----- TEXTO DE LECTURA
Por Leonardo Véliz, La Tercera-Chile
*En la guerra se mata, en el fútbol se juega. Se combate el fuego, pero no el juego.
—————————————————–
Chile en llamas y la pena nos embarga, la fuerza del fuego deja yagas en suelo nacional. La muerte de personas, flora, fauna y la destrucción de casas no se puede mitigar con nada ante tanta calamidad. Ninguna actividad de la entretención, incluido el fútbol, sirve para paliar tamaña tristeza. Esta catástrofe humana y ecológica es monumental.
La vida sin dolor no es vida. Y sin entrar en odiosas comparaciones, el fútbol también se nutre de dolor y placer.
Los albos darían la vida por levantar nuevamente la Copa Libertadores. Los rojos de Santa Laura anhelan lo mismo, ese año 1975 la miramos pero no la tocamos. Hay un dolor crónico con aceptación.
Unión Española dio el primer paso venciendo en Uruguay. Pequeña ventaja para seguir soñando. Sus delanteros mostraron el camino del triunfo perforando tres veces el arco uruguayo. Un triunfo dedicado en gran gesto por Martín Palermo a todas las víctimas de los dantescos incendios.
Colo Colo, sorprendido y atribulado ante el fenomenal recibimiento de la hinchada local. En los himnos, sólo Paredes y Pavez movían los labios. El resto parecían inmigrantes. Los inicios fueron de sumo respeto, las declaraciones de su capitán de atacar quedaron en el periódico. Sin salida clara, sin mediocampo, sólo resistiendo ante los errores colectivos y más aún por el lado de Fierro en desacomodada función.
Guede tiró toda la carne a la parrilla. Los cambios de Morales y González proporcionaron un poco más de fútbol con el agregado pundonor. Paredes la pone en un rincón y faltaron minutos para soñar aparte del penal. Se dio el marcador al revés 2 x 1 de aquella época del Colo Colo 73.
Botafogo, un equipo común y corriente, tiene mucha hinchada para tan poco equipo.
Nefasta declaración de Guede, “la guerra sigue en Santiago”, palabras de fácil combustión para los incendiarios de siempre. Sr. Guede, en la guerra hay enemigos, en el fútbol hay rivales. En la guerra se mata, en el fútbol se juega. No pierda la compostura. Se combate el fuego, pero no el juego.
----------
----- ÍTEMS PROPORCIONADOS
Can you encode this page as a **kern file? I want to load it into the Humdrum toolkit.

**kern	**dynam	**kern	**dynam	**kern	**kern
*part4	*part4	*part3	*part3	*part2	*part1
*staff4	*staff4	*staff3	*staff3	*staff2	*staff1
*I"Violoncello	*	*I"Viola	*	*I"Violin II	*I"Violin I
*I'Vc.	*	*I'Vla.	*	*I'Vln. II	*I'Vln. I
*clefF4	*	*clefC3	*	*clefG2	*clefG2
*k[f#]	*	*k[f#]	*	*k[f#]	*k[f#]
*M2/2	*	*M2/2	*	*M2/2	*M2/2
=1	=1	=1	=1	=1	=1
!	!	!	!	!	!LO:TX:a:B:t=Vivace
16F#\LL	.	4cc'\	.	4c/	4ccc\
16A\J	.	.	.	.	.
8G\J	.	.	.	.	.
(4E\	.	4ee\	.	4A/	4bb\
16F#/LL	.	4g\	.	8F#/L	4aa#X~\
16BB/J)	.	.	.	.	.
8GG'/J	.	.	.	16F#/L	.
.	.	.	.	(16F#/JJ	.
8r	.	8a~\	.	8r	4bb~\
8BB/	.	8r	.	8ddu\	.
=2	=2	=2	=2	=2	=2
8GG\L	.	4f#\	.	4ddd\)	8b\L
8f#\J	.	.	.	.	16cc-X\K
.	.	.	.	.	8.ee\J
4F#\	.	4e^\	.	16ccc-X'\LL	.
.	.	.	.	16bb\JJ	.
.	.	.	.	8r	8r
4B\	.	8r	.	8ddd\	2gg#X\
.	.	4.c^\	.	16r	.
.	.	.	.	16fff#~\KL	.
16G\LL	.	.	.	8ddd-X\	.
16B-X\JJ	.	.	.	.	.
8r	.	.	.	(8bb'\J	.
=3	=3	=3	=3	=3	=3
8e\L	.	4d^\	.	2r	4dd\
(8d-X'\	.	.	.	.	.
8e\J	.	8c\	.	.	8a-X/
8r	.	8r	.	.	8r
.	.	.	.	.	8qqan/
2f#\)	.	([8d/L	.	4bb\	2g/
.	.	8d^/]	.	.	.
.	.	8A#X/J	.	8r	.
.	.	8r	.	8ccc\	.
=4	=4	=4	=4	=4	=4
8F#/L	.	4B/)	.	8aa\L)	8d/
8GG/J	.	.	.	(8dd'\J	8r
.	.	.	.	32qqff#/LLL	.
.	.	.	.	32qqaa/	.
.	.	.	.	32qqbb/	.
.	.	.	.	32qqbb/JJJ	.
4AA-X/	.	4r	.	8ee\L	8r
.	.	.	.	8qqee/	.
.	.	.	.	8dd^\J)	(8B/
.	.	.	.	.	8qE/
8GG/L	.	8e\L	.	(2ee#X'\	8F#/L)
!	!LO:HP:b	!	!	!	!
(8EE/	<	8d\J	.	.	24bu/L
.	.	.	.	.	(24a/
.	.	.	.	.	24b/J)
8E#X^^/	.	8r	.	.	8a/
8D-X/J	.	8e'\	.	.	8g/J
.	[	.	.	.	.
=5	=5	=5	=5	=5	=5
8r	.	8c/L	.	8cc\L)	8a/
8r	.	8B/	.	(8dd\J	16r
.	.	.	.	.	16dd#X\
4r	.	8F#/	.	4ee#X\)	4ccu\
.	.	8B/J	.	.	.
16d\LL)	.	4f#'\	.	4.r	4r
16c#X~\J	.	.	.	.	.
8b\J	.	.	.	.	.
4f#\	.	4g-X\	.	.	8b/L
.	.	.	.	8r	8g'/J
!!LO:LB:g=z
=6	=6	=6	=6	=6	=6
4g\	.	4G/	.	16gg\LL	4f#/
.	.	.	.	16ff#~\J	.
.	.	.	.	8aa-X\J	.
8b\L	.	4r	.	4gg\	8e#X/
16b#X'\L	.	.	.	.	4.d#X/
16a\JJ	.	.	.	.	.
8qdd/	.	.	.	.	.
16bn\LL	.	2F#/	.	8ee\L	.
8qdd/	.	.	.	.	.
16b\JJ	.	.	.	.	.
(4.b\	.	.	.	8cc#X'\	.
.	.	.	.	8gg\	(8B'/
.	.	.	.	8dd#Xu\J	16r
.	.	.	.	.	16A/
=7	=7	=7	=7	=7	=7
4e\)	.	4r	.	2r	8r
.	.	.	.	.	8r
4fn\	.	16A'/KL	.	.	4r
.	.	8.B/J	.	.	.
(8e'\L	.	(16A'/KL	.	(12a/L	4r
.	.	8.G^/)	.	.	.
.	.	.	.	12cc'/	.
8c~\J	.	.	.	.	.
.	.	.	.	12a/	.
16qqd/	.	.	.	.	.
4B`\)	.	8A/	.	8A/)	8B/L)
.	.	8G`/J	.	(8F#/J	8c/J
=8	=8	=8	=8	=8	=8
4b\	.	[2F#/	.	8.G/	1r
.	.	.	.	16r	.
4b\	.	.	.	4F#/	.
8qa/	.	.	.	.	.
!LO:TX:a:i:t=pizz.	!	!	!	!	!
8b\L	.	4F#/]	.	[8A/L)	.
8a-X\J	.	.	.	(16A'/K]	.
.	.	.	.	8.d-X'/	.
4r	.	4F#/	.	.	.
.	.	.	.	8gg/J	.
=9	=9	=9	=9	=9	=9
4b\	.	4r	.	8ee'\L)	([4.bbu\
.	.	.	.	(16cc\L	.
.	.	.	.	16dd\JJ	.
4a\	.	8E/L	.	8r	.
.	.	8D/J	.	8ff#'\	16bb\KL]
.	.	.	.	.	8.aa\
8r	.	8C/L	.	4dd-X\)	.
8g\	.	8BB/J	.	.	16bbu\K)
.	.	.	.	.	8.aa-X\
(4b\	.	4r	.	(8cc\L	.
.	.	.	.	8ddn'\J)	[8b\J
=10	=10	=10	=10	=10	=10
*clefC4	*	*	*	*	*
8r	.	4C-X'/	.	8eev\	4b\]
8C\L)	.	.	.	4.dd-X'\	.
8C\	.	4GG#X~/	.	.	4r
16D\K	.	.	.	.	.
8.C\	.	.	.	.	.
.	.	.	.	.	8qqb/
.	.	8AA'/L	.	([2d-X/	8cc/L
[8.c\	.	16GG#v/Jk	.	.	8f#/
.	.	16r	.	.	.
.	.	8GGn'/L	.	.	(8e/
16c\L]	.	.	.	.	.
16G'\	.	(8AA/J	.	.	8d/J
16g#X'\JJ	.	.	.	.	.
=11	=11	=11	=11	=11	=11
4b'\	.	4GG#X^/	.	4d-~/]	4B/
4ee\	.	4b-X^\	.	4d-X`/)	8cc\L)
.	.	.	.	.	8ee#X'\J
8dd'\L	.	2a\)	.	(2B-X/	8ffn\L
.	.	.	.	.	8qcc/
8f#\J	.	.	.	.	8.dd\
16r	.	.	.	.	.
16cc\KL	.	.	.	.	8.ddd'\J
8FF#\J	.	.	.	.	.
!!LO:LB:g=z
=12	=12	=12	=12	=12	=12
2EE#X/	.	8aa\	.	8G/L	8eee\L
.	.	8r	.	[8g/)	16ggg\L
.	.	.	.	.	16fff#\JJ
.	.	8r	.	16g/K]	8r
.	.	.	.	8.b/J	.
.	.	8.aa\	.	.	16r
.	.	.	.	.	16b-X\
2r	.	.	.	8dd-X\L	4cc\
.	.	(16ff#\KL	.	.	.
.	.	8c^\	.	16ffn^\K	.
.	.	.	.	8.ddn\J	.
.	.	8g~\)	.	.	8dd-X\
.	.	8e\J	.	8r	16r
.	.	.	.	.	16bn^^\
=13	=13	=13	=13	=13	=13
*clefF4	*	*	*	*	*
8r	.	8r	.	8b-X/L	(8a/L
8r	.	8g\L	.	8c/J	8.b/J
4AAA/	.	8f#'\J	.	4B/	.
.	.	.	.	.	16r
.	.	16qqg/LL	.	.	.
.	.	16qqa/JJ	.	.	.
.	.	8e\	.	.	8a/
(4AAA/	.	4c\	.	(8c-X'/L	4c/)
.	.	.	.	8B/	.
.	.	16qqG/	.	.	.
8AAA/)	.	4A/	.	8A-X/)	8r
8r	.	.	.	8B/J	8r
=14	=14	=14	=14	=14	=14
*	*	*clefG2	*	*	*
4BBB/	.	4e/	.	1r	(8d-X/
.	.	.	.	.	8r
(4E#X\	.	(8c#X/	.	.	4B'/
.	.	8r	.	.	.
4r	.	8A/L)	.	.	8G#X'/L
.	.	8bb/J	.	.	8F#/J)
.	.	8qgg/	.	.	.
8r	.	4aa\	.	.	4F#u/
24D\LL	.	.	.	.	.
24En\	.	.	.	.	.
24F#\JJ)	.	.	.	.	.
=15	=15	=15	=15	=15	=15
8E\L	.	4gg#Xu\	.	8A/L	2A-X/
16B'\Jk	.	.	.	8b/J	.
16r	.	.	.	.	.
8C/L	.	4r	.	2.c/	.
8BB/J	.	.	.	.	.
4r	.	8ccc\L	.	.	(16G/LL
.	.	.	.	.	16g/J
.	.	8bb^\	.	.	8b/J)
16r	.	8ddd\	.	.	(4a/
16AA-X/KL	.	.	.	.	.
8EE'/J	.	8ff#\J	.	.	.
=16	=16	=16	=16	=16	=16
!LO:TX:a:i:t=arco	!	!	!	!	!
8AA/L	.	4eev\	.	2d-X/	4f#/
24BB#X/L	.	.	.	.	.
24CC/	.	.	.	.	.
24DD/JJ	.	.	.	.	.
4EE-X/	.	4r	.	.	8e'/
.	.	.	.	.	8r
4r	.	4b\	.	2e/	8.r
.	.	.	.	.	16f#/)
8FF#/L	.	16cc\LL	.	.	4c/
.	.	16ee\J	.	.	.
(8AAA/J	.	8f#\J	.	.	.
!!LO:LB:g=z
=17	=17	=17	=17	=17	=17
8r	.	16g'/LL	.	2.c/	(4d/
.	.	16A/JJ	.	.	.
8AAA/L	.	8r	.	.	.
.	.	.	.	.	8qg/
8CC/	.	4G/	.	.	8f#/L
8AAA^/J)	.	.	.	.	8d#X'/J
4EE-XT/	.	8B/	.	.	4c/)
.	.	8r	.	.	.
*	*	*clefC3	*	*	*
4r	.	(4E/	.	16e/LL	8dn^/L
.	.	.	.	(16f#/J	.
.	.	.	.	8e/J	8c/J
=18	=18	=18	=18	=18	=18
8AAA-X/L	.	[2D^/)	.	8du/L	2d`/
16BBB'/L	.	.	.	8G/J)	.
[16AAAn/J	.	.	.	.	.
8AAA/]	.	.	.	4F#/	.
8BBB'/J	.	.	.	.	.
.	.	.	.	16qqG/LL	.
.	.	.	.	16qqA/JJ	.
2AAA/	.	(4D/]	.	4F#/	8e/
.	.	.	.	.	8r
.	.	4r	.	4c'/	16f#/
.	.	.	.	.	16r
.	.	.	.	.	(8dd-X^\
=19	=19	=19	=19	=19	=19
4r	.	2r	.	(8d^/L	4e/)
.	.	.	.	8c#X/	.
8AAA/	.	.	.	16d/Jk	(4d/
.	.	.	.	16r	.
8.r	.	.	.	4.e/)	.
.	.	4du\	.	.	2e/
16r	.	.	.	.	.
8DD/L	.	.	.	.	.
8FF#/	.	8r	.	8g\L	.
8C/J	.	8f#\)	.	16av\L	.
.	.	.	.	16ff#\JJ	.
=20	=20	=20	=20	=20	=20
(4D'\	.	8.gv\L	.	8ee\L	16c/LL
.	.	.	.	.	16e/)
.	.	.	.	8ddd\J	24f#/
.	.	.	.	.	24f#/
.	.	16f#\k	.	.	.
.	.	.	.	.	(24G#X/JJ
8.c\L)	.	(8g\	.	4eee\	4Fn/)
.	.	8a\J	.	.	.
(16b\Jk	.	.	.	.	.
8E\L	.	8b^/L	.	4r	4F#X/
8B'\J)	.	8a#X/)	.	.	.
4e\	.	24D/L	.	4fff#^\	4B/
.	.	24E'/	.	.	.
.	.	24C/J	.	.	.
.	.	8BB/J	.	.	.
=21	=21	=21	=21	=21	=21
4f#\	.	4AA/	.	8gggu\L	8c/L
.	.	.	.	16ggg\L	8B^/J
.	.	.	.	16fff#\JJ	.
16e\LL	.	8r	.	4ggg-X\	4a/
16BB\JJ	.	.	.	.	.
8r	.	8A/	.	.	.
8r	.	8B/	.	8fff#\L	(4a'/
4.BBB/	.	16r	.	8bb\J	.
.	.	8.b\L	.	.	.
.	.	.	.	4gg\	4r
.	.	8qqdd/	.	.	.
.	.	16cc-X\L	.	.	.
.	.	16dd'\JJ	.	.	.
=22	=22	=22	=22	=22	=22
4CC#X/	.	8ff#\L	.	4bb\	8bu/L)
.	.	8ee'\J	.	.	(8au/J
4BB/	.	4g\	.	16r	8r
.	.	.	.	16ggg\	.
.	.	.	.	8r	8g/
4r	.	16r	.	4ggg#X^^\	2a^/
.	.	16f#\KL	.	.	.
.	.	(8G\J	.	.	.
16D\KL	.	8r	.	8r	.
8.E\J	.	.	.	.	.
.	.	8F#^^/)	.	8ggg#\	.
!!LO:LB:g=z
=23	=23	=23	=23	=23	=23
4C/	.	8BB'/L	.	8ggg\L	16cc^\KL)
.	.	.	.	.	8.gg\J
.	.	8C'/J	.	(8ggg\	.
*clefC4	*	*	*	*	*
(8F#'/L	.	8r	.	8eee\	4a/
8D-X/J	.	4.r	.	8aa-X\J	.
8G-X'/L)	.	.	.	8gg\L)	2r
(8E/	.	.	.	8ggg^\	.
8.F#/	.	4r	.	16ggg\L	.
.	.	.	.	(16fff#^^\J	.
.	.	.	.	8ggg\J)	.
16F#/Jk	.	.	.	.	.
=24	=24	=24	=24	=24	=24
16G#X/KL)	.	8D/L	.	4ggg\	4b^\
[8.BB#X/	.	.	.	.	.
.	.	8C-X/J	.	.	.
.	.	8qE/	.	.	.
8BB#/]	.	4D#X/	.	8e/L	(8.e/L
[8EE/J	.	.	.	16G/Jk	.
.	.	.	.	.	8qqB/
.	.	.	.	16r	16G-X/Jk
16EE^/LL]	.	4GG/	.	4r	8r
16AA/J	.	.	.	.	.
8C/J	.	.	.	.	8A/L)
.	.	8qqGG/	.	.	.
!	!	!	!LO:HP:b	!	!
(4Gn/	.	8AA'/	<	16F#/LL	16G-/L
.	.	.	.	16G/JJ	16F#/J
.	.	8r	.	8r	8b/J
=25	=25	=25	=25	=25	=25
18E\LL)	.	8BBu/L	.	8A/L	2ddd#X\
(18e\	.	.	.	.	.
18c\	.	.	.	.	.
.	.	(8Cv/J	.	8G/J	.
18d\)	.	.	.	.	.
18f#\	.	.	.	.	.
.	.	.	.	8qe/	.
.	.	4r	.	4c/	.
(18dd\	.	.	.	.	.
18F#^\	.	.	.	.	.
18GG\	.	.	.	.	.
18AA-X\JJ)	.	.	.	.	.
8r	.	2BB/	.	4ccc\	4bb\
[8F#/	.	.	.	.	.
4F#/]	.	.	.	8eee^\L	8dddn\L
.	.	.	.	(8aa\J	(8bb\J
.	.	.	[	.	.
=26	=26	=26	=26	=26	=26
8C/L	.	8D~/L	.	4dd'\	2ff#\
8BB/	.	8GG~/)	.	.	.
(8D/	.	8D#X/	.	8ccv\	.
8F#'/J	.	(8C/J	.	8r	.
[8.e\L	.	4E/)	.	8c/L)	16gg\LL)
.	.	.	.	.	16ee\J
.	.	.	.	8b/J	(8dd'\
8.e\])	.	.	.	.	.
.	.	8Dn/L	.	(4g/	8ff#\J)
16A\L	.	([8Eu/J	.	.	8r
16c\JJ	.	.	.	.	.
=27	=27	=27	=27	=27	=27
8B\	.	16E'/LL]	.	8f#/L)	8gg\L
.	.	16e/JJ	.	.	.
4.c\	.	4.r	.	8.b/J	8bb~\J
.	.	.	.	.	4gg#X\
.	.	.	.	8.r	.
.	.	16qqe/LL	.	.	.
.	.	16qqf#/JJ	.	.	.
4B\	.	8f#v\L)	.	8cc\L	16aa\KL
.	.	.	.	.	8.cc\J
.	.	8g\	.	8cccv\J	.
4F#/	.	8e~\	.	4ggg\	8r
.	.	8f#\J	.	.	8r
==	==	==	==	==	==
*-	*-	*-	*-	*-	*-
----------
• _TAREA PENDIENTE_
Transcriba textualmente el pasaje de la columna sobre fútbol e incendios que comienza en "Guede tiró toda" y termina en "tan poco equipo.".

• _EJERCICIO RESUELTO_
Guede tiró toda la carne a la parrilla. Los cambios de Morales y González proporcionaron un poco más de fútbol con el agregado pundonor. Paredes la pone en un rincón y faltaron minutos para soñar aparte del penal. Se dio el marcador al revés 2 x 1 de aquella época del Colo Colo 73.
Botafogo, un equipo común y corriente, tiene mucha hinchada para tan poco equipo.